As you can see, both NMSLib and Annoy are a lot faster than the pairwise distance method with a larger numbers of vectors. In fact at these volumes, we can't really see any response-time increase at all as we add more vectors.

So how does using an ANN library affect quality?

To get an idea, let's use our Annoy and NMS indexes to calculate predictions, and then evaluate their 'precision at K' versus the built-in predict method from LightFM.



In [30]:

    
lightfm_pak = precision_at_k(model, test, k=10).mean()

def annoy_precision_at_k(user_ids, k=10):
    test_csr = test.tocsr()
    paks = []
    for user_id in user_ids:
        test_interactions = test_csr[user_id].indices
        if len(test_interactions) > 0:
            recommendations = annoy_member_idx.get_nns_by_vector(np.append(user_embeddings[user_id], 0), k)
            hits = len(set(test_interactions).intersection(recommendations))
            pak = hits / (len(test_interactions) * 1.0)
            paks.append(pak)
    return np.array(paks).mean()

annoy_pak = annoy_precision_at_k(np.arange(test.shape[0]))

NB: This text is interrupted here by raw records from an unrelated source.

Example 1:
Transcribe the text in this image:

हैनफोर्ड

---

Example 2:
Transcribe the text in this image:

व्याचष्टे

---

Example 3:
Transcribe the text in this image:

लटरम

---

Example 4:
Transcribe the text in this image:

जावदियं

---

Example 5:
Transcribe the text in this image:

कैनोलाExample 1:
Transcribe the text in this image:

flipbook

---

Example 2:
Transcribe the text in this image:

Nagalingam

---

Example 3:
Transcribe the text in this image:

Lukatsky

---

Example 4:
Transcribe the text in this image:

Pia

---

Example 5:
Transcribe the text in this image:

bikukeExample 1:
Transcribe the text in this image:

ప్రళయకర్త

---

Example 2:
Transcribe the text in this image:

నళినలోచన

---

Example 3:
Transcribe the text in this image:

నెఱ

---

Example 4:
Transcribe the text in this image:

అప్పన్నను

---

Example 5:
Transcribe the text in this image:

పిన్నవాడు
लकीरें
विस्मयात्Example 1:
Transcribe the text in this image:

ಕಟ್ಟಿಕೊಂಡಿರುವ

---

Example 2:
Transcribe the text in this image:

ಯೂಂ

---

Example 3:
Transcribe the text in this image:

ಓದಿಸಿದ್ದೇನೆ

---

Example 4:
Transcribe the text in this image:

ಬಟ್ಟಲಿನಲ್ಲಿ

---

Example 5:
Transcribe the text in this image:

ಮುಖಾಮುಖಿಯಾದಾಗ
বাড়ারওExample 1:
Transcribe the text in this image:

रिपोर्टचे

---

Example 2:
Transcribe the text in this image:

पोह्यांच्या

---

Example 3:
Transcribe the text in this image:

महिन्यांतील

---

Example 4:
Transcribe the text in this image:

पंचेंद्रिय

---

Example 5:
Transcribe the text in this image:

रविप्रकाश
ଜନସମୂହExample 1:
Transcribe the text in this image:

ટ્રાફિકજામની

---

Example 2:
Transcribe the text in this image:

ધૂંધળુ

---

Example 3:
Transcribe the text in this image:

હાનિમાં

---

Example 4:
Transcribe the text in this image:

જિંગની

def nms_precision_at_k(user_ids, k=10):
    test_csr = test.tocsr()
    paks = []
    for user_id in user_ids:
        test_interactions = test_csr[user_id].indices
        if len(test_interactions) > 0:
            recommendations = nms_member_idx.knnQuery(np.append(user_embeddings[user_id], 0), k=10)[0]
            hits = len(set(test_interactions).intersection(recommendations))
            pak = hits / (len(test_interactions) * 1.0)
            paks.append(pak)
    return np.array(paks).mean()

nms_pak = nms_precision_at_k(np.arange(test.shape[0]))

plt.bar(['LightFm', 'Annoy', 'NMSLib'], [lightfm_pak, annoy_pak, nms_pak])
plt.title('Precision at K=10, ANN vs. exact')
plt.ylabel('Precision at k=10')
plt.show()

So, should you use one of these libraries?

On a smaller dataset, it's not worth the hassle and loss of accuracy for a small increase in speed. However, if you need to respond in < 100ms, then your vector set can only grow so large before you'll need to start thinking about one of these libraries.

Annoy has the advantage of saving to a memory map, and so playing well with multiple processes in a production environment

NMSlib outperforms Annoy in terms of accuracy, but I also found that constructing indexes over a large dataset was slower. This becomes a problem if you have to rebuild your index frequently because of fast moving product catalogues etc.